Beautiful, honest and not to watch if you're depressed.
This film carries the same spirit and almost the same story as "Nobody Knows" (Daremo Shiranai) by Hirokazu Kore-Eda. It is truthfully told without resorting to feel-good plot twists, and earns its laughs and tears honestly. If anything, it continually points the viewer to the underlying rottenness of anything or anybody superficially attractive. Children's laughter is stained either with cruelty, substance abuse or deep sorrow. The adults are either mean and domineering, self-absorbed, or kind but powerless to help. There's only an ineffectual hint of adult protectiveness of a throw-away child, and even the police respond with annoyance rather than genuine concern for the welfare of the 11-year-old boy who is at the center of this story.
Unlike other reviewers, I don't think this movie is too pretty. It's mostly dark and grimy. Even scenes at the water's edge and in the woods are dotted with refuse, which the kid harvests for useful items and things he can sell. I got the sense that any residual beauty that this child perceives is what keeps him from committing suicide or joining the other lost boys getting high on inhalants. His ambition is to be a poet. I took the visuals to be his poet's-eye view of his hard-scrabble life.

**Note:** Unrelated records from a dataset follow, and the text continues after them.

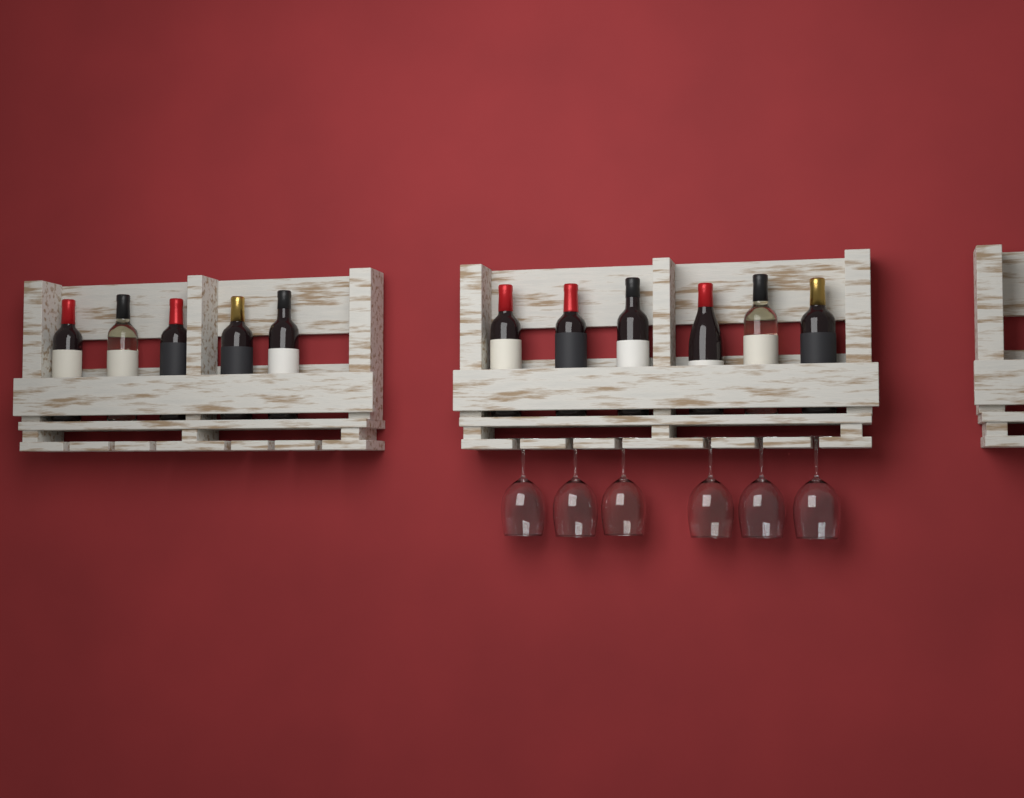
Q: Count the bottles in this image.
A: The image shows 11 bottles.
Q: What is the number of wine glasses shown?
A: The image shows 6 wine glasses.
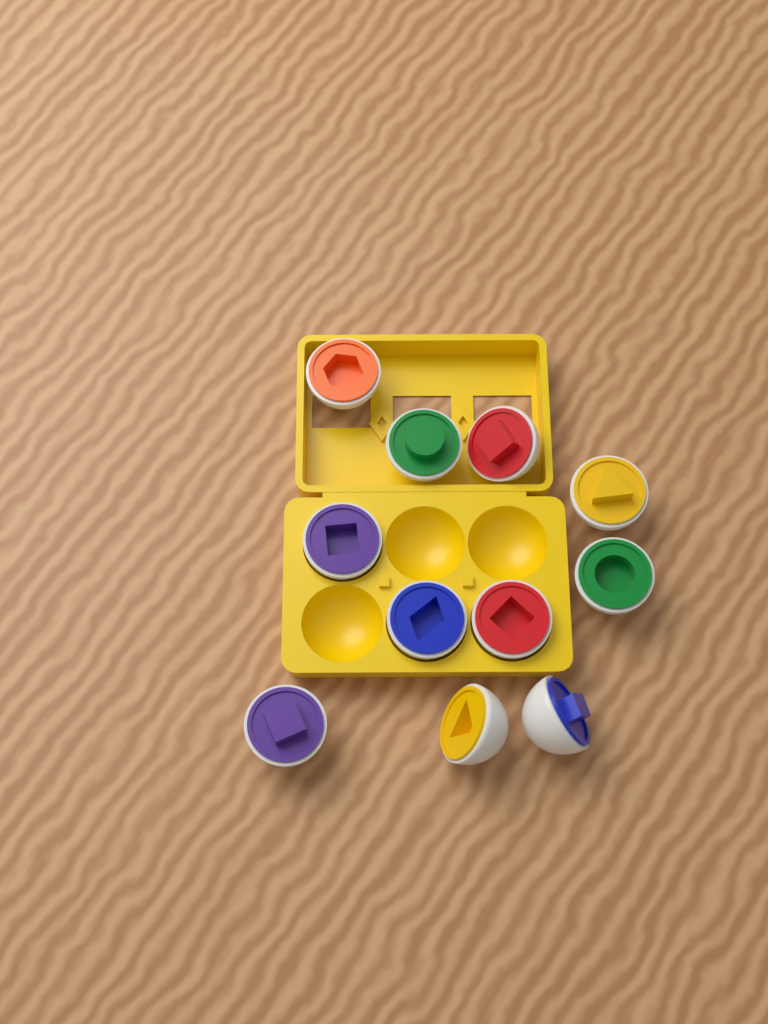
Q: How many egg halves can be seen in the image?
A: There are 11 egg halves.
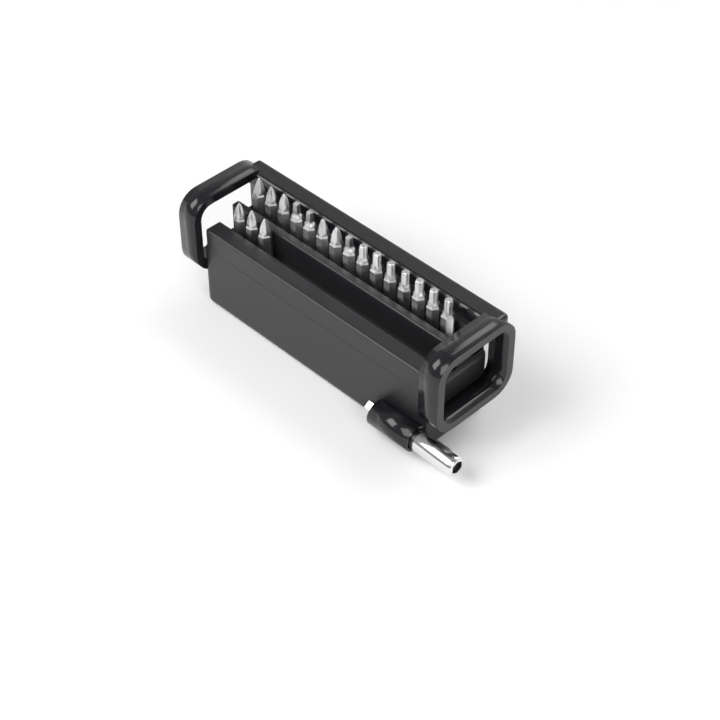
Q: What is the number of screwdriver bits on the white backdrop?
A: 18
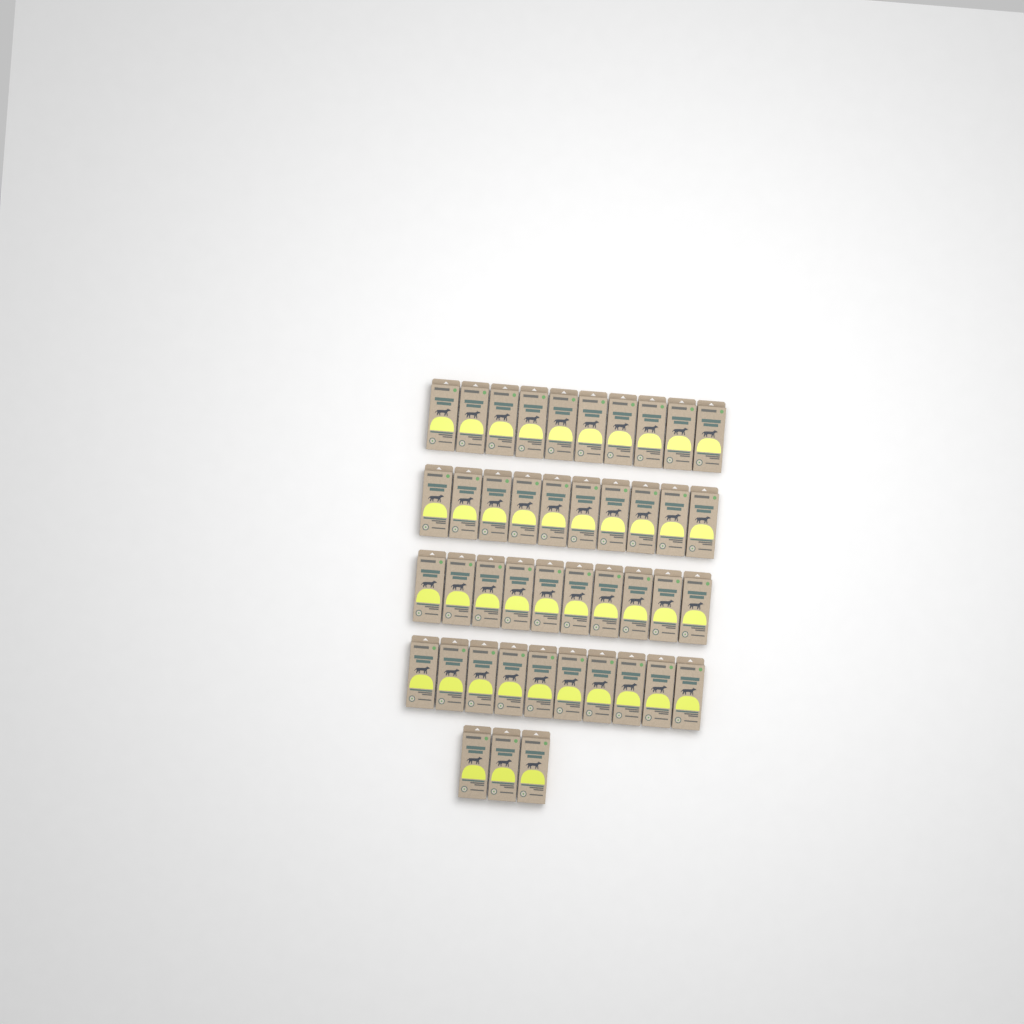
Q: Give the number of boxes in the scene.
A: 43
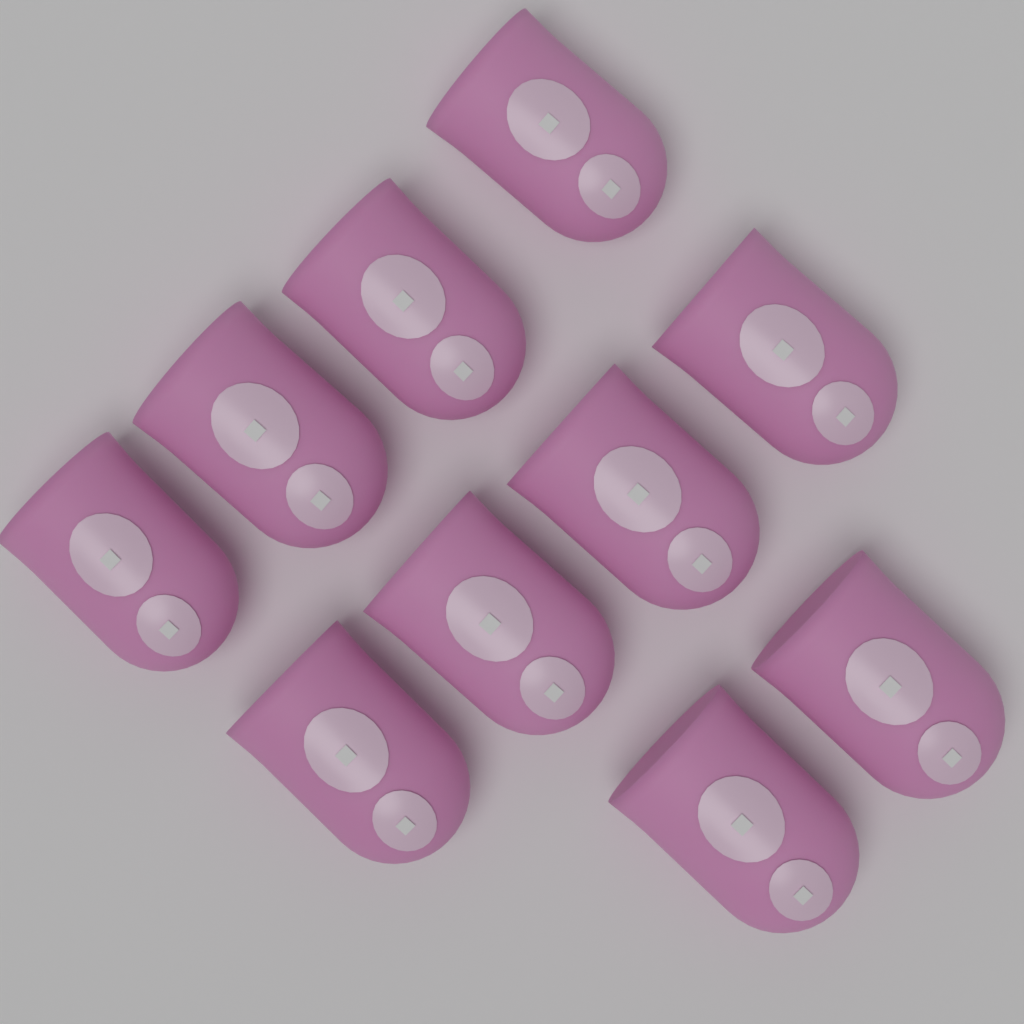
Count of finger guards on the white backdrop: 10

He's Pinocchio made flesh with no Geppetto or Jiminy Cricket in sight. As with the kids in "Nobody Knows," his ultimate fate remains un-foretold. Both movies left me in tears. I was surprised to see this aired on MHz Worldview's excellent film series, "For the Family." I wouldn't let children watch this without a trusted adult also watching. In that sense, it is a family movie, not boob-tube babysitting fare.